▸ **Given problem 1**
Count the lines in the records below that contain the string "tangentPropagation", and give only that number.

▸ **Text**
= = = = = = =

Lesson: Handling Conflict

Welcome to our free Working with Difficult People tutorial. This tutorial is based on Webucator's Working with Difficult People course.

A difficult person, particularly one who has a reactive personality, can be challenging to confront. Most people prefer to avoid confrontation and dislike uncomfortable situations. In this lesson, you will learn techniques to handle conflict.

Lesson Goals

  • Learn how to confront a difficult person.
  • Learn techniques for successful negotiations.
  • Learn when mediation is needed.
  • Learn how and when to applying formal consequences.

Confronting the Difficult Personality

A difficult person, particularly one who has a reactive personality, can be challenging to confront. Most people prefer to avoid confrontation and dislike uncomfortable situations.

Some interesting things about people with difficult personalities and behaviors are they:

  1. Do not always share these inhibitions.
  2. May even use conflict to their advantage.

There are five things to consider when confronting difficult individuals, and we will explore them now.

Safety Issues

The first and foremost consideration should always be safety. Always take into consideration whether or not the other person is:

  1. Irrational.
  2. Verbally abusive.
  3. Prone to physical outbursts.

If there is any doubt, take safety precautions. The following are important steps to take when safety is a concern.

Find a Watchdog

If there are any safety concerns, let somebody else know that the conversation could be heated. If another person knows about the concerns, he or she can keep an eye and ear out during the meeting.

To avoid sharing confidential information, the watchdog can be:

  1. A supervisor.
  2. A Human Resources Department representative.
  3. A company ombudsman.
  4. A person in a position of authority or confidentiality.

Open Doors

Keep an open door. Open doors minimize the likelihood that a person will demonstrate negative behaviors.

The best protection is prevention; planning the meeting space in advance will avoid:

  1. Closed-door meetings that prohibit quick escapes.
  2. Meeting in a room without free access to an exit.
  3. Sitting with the other person between you and the door.

Finding a place that is both private and yet allows an escape may be problematic. If it is and if safety is a concern, a location off site, such as a restaurant or coffee shop, may be an option.

The Nature of the Relationship

Conversations transpire differently depending on whether you are confronting:

  1. A person with greater authority.
  2. A peer.
  3. A subordinate.

Confronting a Higher Authority

Supervisors and others with authority may make final decisions, regardless of whether or not the decision is rational or seemingly beneficial.

= = = = = = =

▸ **Given problem 2**
From the lesson on handling conflict above, copy the stretch from "Welcome to our" through "mediation is needed." word for word.

= = = = = = =

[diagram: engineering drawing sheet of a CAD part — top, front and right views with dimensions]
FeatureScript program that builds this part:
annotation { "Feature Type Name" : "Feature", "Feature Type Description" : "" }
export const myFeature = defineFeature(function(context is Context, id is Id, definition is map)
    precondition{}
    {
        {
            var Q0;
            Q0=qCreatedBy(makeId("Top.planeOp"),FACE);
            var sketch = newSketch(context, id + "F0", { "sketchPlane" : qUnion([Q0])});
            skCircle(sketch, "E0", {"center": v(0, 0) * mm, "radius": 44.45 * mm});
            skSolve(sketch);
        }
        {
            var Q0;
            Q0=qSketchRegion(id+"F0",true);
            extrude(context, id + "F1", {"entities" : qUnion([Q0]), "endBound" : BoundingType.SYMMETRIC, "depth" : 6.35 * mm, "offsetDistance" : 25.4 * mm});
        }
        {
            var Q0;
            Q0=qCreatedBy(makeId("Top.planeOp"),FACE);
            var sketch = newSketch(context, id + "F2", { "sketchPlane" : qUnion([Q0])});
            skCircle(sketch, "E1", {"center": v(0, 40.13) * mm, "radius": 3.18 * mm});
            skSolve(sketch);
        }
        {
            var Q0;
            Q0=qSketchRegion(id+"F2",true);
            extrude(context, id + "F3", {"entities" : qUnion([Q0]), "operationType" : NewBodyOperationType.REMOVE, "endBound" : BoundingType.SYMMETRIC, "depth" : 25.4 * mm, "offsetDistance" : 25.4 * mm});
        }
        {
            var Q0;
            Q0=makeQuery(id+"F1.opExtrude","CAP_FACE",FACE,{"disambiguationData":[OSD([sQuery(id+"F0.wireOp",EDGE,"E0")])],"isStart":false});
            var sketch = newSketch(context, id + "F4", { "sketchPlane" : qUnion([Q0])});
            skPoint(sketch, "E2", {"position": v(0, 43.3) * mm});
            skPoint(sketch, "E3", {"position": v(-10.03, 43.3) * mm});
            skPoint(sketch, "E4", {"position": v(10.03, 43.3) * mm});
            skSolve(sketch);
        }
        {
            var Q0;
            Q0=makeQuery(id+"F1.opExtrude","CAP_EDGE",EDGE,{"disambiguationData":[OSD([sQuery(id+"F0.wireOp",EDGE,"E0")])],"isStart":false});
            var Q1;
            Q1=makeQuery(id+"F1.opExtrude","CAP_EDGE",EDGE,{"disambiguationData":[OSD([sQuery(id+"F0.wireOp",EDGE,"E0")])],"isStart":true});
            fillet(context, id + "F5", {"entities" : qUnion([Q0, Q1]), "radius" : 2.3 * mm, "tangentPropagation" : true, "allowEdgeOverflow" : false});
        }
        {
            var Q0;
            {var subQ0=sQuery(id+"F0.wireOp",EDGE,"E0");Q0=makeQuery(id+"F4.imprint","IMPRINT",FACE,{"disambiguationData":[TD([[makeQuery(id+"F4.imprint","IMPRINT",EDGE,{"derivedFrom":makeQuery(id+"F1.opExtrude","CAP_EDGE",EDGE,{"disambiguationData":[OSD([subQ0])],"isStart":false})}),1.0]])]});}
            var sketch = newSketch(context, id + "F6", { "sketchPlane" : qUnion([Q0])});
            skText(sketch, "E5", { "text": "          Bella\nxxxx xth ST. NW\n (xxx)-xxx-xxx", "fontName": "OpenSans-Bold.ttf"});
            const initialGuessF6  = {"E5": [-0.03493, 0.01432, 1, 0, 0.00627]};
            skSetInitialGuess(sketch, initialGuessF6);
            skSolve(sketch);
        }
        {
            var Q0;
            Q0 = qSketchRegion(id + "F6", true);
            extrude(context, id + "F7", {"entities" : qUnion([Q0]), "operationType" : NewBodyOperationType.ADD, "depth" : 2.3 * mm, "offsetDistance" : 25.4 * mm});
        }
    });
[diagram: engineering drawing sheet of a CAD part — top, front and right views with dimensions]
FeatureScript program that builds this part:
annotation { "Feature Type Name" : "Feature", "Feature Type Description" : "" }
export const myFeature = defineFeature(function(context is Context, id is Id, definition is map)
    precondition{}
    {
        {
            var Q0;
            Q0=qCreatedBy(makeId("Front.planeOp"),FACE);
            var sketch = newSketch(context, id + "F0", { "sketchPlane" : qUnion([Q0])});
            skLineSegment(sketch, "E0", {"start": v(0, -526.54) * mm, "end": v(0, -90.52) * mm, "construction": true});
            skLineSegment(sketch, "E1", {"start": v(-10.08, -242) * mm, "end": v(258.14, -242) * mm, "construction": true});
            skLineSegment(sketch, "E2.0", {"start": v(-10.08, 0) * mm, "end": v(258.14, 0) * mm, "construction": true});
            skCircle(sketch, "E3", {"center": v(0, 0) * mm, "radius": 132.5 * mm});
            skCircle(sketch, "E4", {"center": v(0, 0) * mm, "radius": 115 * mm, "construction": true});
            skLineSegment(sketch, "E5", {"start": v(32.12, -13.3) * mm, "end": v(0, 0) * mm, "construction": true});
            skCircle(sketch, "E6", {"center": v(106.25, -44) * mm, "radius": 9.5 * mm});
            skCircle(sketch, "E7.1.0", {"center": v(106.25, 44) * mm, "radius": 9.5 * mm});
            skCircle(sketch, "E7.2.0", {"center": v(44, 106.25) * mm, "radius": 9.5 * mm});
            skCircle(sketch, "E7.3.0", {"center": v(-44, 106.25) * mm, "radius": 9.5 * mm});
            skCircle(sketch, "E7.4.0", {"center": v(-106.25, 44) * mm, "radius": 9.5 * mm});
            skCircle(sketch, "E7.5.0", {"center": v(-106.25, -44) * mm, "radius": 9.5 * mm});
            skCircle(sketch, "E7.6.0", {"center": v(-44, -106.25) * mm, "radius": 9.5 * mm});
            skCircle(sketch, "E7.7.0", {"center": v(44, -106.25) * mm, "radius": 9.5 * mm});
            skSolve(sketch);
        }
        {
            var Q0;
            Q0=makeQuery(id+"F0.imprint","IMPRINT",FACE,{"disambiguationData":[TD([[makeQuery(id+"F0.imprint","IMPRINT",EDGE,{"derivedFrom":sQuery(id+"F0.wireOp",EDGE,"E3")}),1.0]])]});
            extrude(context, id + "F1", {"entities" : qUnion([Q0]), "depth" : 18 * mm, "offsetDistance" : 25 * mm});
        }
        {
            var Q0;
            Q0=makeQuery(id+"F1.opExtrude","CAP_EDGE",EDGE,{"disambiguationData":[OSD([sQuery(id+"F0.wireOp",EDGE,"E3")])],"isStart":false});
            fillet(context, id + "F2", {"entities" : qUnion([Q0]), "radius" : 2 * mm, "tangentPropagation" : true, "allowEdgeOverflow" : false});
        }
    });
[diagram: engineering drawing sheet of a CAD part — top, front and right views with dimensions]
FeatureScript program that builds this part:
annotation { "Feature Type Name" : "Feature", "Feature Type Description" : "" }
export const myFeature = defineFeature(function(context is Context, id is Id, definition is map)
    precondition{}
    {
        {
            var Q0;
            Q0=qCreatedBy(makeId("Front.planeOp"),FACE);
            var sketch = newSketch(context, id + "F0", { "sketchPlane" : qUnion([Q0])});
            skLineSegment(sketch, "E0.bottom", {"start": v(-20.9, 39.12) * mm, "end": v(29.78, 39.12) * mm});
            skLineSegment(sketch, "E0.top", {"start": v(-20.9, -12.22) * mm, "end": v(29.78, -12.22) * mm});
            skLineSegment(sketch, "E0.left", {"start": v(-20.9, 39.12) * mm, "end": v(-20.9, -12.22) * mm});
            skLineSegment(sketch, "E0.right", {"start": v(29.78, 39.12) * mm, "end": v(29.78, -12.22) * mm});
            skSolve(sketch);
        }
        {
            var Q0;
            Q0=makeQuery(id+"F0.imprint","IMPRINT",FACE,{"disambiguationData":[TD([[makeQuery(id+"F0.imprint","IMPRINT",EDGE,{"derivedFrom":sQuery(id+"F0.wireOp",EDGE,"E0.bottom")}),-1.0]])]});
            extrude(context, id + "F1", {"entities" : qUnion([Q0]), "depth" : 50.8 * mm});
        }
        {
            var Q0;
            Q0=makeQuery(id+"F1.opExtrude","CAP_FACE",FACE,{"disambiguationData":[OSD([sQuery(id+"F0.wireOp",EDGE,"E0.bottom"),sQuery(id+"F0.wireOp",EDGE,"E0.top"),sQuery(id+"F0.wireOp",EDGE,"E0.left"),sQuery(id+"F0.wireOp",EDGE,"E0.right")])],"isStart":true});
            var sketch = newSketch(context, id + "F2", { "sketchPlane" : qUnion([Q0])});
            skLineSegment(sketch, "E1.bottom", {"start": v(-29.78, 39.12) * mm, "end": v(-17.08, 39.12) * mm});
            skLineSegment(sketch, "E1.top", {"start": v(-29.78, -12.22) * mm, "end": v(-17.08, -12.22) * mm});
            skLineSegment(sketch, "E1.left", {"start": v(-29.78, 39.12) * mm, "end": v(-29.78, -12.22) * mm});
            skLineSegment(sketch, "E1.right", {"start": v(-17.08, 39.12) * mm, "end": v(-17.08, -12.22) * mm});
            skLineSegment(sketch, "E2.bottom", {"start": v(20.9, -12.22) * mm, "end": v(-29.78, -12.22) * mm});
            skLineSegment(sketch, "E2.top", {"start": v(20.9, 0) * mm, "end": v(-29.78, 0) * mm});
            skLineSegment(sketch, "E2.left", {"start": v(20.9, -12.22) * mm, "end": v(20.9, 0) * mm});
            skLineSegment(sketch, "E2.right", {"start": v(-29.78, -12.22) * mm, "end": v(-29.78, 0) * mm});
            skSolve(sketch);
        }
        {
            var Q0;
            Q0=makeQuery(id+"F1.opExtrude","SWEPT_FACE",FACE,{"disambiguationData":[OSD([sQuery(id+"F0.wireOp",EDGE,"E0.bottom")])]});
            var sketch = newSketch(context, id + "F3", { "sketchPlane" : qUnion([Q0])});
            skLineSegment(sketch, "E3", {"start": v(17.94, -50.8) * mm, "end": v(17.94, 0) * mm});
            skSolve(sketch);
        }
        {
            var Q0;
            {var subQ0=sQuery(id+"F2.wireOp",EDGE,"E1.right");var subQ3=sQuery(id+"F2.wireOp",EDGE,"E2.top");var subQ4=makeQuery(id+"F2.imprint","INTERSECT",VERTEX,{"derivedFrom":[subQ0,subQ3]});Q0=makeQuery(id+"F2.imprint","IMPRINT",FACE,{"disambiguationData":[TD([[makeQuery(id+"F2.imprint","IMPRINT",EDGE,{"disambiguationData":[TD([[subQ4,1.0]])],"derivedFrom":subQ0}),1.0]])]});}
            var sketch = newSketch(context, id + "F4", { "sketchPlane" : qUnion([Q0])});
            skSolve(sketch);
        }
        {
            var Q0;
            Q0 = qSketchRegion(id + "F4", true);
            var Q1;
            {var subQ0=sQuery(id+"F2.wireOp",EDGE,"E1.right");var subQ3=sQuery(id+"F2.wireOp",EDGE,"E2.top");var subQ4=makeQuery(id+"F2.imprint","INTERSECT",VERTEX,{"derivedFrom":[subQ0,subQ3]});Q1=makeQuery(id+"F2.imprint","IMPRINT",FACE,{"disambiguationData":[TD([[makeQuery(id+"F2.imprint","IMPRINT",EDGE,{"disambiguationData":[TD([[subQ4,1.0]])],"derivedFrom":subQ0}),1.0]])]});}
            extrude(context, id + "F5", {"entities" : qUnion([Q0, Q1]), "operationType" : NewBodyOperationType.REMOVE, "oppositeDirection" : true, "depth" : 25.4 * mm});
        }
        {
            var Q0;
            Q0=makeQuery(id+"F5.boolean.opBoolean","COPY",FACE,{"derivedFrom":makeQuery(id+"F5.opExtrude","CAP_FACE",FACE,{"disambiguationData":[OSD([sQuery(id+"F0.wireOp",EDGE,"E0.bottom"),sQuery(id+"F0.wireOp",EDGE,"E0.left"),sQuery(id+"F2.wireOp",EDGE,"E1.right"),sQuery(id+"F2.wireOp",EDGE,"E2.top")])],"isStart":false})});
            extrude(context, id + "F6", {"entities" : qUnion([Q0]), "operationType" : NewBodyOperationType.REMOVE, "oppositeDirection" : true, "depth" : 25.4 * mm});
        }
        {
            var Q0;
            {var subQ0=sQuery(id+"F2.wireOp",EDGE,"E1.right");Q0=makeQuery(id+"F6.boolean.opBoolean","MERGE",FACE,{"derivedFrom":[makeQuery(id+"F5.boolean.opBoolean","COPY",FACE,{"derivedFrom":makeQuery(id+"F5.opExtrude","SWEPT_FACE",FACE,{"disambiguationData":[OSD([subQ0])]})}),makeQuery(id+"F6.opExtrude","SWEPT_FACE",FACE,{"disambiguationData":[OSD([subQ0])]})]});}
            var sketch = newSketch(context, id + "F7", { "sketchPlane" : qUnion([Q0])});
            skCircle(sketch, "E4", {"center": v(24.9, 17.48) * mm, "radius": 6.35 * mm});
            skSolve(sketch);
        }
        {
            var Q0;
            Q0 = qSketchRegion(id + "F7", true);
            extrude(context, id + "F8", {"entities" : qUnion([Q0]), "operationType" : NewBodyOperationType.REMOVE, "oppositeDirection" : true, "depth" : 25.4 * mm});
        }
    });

= = = = = = =

▸ **Task answer 1**
2

▸ **Task answer 2**
Welcome to our free Working with Difficult People tutorial. This tutorial is based on Webucator's Working with Difficult People course.

A difficult person, particularly one who has a reactive personality, can be challenging to confront. Most people prefer to avoid confrontation and dislike uncomfortable situations. In this lesson, you will learn techniques to handle conflict.

Lesson Goals

  • Learn how to confront a difficult person.
  • Learn techniques for successful negotiations.
  • Learn when mediation is needed.